A political party that was closely linked with the defeated Tamil Tiger rebels has swept local council elections held in areas ravaged by the country’s 25-year civil war, amid reports of intimidation and vote-buying, officials said Sunday.

The Tamil National Alliance (TNA) won 20 local councils out of the 25 it contested in the ethnic Tamil-majority north and east, the elections department said.

President Mahinda Rajapaksa’s ruling United People’s Freedom Alliance coalition, which won all 40 councils in the country’s ethnic Sinhalese-majority regions, secured five councils in mainly Tamil areas.

Saturday’s election assumed unprecedented national significance, with the main two rivals both seeing it as a confidence vote.

Analysys say the resounding victory consolidates the TNA’s status as an authentic representative of ethnic Tamils in negotiations with Rajapaksa’s ethnic majority Sinhalese-controlled government in sharing political power and post-war rehabilitation.

The party had appealed to voters to give it a mandate to demand self-rule in the Tamil-majority areas.

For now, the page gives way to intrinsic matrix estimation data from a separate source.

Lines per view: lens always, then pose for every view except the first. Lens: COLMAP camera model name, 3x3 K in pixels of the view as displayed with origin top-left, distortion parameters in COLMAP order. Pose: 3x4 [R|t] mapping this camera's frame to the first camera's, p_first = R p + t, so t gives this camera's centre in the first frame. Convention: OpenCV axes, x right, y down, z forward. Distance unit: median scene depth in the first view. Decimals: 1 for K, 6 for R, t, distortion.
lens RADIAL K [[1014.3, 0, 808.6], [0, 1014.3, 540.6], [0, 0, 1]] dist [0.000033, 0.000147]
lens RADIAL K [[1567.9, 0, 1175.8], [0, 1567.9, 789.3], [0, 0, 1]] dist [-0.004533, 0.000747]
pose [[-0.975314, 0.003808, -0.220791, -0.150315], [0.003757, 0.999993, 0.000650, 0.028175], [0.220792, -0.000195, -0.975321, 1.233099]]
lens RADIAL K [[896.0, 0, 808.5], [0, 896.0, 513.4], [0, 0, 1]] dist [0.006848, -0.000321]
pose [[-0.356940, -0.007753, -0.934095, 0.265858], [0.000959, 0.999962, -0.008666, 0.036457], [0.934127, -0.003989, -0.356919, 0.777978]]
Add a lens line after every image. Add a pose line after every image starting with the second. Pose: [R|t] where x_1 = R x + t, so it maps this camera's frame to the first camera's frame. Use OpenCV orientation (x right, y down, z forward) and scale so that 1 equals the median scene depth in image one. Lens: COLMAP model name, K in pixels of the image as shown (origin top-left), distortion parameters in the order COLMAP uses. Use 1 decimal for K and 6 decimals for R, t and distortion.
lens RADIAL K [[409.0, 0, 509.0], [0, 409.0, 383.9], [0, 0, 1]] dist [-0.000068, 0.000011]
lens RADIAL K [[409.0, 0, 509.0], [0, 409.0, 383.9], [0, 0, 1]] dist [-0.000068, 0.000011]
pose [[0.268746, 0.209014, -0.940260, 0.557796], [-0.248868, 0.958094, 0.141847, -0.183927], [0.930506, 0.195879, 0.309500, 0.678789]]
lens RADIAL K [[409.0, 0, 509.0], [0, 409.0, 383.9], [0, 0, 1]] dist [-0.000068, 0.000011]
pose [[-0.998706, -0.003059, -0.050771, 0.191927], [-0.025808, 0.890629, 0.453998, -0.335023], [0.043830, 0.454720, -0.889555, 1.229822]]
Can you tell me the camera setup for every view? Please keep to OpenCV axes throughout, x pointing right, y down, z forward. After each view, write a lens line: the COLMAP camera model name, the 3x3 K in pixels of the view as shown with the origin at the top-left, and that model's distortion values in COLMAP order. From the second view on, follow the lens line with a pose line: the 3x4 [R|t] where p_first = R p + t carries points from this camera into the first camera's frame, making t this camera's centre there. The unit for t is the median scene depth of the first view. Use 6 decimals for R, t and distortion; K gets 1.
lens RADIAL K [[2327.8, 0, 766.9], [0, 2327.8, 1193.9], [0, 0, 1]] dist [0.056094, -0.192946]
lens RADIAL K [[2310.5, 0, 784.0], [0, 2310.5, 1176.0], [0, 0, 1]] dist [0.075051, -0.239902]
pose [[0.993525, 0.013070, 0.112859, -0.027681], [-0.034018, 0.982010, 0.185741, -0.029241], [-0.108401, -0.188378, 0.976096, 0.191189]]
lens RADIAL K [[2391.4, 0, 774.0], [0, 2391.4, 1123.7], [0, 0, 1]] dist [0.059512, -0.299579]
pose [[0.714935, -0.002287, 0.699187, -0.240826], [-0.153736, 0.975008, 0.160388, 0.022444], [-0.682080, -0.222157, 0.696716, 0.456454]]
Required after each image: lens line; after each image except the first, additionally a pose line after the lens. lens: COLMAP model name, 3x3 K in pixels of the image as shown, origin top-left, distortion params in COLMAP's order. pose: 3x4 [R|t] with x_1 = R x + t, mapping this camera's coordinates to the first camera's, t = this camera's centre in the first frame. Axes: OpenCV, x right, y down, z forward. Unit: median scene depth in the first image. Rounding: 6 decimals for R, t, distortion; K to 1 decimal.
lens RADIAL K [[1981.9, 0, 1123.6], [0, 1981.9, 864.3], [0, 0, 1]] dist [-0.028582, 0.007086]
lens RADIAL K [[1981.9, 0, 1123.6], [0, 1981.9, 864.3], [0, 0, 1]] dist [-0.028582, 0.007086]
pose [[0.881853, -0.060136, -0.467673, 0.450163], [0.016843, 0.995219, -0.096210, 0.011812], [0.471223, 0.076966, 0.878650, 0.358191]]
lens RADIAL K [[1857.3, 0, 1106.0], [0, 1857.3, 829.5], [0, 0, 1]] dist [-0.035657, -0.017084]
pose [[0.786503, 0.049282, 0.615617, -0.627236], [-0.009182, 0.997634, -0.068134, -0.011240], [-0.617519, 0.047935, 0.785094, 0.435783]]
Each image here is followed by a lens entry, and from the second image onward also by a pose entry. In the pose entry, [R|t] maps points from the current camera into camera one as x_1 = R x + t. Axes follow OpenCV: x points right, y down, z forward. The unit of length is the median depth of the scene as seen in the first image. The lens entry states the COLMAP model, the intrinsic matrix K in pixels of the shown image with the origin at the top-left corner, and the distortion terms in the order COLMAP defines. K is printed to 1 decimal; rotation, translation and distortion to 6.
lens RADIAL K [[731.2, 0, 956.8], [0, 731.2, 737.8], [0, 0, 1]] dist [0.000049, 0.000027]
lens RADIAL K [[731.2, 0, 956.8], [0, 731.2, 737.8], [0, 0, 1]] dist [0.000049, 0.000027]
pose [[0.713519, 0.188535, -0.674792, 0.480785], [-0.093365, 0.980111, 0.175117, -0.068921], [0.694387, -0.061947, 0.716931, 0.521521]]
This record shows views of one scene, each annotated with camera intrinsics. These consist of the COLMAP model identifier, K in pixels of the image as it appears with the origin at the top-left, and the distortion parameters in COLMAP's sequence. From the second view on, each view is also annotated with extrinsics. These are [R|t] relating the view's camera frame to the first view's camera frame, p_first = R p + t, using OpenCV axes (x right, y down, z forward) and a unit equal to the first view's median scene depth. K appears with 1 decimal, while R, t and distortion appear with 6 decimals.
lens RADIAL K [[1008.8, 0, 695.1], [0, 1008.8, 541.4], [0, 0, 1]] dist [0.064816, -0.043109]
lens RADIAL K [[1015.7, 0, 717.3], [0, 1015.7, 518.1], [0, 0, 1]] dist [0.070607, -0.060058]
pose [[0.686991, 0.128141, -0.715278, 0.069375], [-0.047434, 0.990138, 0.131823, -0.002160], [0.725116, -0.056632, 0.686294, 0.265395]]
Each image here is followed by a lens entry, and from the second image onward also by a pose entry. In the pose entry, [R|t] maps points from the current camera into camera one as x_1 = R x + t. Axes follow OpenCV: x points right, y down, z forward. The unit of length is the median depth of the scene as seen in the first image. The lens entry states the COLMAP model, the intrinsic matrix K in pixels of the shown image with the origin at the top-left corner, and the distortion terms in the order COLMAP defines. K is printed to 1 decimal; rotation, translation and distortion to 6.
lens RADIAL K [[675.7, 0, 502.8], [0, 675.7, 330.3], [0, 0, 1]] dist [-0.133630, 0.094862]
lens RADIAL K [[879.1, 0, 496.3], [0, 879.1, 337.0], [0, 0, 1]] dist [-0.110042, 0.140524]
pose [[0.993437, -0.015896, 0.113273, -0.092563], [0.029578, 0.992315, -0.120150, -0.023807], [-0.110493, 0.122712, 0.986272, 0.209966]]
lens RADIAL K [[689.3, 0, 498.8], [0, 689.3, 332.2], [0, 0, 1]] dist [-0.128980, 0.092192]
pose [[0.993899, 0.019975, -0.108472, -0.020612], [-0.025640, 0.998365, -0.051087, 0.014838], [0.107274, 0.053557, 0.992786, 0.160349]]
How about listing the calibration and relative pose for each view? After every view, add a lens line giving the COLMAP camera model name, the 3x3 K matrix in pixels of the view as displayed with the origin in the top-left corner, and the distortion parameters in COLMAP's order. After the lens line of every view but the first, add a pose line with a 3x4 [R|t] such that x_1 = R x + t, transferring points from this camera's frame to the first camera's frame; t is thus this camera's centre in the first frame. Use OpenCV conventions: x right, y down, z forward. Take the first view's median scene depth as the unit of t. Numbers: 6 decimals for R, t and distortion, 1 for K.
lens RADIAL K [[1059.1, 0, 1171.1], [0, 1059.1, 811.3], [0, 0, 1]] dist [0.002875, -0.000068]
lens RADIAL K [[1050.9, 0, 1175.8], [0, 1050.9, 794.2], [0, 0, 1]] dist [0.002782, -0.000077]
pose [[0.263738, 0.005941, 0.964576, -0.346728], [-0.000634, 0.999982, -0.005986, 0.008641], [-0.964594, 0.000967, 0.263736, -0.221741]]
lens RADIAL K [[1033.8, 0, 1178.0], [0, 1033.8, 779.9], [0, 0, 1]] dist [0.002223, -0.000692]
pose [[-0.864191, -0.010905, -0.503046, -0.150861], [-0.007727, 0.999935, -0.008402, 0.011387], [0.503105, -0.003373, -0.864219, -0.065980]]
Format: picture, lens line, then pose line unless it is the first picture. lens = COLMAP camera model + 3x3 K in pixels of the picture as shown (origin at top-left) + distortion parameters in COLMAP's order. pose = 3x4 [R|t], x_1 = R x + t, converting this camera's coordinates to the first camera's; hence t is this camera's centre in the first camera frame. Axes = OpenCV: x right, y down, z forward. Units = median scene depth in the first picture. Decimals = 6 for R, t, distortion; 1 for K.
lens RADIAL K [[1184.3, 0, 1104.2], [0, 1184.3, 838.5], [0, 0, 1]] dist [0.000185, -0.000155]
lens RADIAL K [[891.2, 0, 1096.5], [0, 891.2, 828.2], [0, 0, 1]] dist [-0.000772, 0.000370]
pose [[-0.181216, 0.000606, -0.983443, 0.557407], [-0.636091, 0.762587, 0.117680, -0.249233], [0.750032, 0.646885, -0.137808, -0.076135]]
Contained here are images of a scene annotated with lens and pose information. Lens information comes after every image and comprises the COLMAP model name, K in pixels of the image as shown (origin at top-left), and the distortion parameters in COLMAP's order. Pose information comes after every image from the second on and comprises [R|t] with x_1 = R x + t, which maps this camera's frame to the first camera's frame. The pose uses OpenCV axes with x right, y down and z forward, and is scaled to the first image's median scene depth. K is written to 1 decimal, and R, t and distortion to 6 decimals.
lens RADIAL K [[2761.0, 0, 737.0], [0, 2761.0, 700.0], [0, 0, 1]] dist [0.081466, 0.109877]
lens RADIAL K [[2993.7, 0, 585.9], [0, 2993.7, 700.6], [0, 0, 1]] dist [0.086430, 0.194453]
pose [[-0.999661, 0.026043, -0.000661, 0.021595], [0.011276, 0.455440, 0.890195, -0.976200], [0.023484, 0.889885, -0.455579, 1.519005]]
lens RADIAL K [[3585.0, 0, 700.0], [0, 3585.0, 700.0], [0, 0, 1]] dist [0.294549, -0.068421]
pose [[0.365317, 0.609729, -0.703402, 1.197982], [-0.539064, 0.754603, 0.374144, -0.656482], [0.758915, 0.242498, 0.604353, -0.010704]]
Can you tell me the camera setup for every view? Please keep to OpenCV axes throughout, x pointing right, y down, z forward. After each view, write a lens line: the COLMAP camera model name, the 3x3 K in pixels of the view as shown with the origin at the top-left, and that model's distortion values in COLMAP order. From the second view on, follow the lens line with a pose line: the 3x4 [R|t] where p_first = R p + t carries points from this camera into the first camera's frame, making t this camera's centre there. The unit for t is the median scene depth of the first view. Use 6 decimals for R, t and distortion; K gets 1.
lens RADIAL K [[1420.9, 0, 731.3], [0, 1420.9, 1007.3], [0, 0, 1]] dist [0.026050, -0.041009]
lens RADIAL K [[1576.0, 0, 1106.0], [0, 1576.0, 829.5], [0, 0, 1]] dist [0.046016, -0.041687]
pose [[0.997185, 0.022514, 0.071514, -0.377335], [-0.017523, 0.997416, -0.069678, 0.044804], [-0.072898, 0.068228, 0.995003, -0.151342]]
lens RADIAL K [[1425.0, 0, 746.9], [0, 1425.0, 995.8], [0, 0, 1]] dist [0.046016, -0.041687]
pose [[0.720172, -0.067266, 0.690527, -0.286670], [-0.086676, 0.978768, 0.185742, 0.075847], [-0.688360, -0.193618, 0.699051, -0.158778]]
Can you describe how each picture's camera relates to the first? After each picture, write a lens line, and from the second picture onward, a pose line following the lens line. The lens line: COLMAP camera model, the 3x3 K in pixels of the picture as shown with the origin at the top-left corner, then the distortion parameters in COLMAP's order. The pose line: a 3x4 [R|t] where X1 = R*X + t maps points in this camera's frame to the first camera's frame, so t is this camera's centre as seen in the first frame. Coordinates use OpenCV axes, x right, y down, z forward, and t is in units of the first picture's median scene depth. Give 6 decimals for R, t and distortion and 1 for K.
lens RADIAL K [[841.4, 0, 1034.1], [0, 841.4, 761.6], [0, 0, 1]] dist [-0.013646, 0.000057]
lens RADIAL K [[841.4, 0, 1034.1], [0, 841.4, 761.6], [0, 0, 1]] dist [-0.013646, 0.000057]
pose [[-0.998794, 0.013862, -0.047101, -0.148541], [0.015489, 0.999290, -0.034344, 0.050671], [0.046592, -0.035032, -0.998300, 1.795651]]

Rajapaksa’s ruling party, for its part, had hoped a victory for its allies would blunt calls for an international war crimes investigation, mostly coming from the US and other Western nations, and vindicate the harsh tactics that left thousands of Tamil civilians dead in the final months of the civil war, which ended in May 2009.

Rajapaksa already has rejected a demand by the TNA to allow Tamil control over local police and land.

‘Dignified political settlement’

“It clearly shows the Tamil people’s stand on political and development matters,” TNA parlimentarian Suresh Premachandran said of the election result.

He said the Tamils had given his party a mandate for a “dignified political settlement” and urged the government to respect the verdict.

Media minister Keheliya Rambukwella said that despite failing to win control of many councils in the north, the ruling party had taken a “stride forward” by getting many members elected.

“This is part of the peace dividend and participatory democracy that has manifested,” he said of the vote.

The clean sweep in ethnic Sinhalese-majority regions highlighted Rajapaksa’s immense popularity among Sinhalese more than two years after leading the army to victory, and also shows the ethnic polarization that still exists.

Alleged vote-buying

Election monitoring group Campaign for Free and Fair Elections said in a statement on Saturday that uniformed men suspected to be members of the military, which still has a large presence in the former war zone, were forcibly collecting voting cards, apparently to rig the vote.

It reported that such incidents took place in 20 villages.

People who refused to give away their cards “were beaten up and threatened to cut their throats out,” the group said.

It also observed men in uniform distributing food to people and asking them to vote for the ruling party.

In some areas, residents were paid five or 10 dollars in exchange for voting cards, it said.

Most people in the region are extremely poor after losing their families’ breadwinners and belongings in the war.

Rambukwella denied that the army was used for vote-buying, but said any credible complaints would be investigated.

Sri Lanka’s top officials, including Rajapaksa and cabinet ministers, had campaigned for minority Tamil votes.

The governing coalition insists it is committed to ethnic reconciliation, though none of its touted programmes toward healing has begun.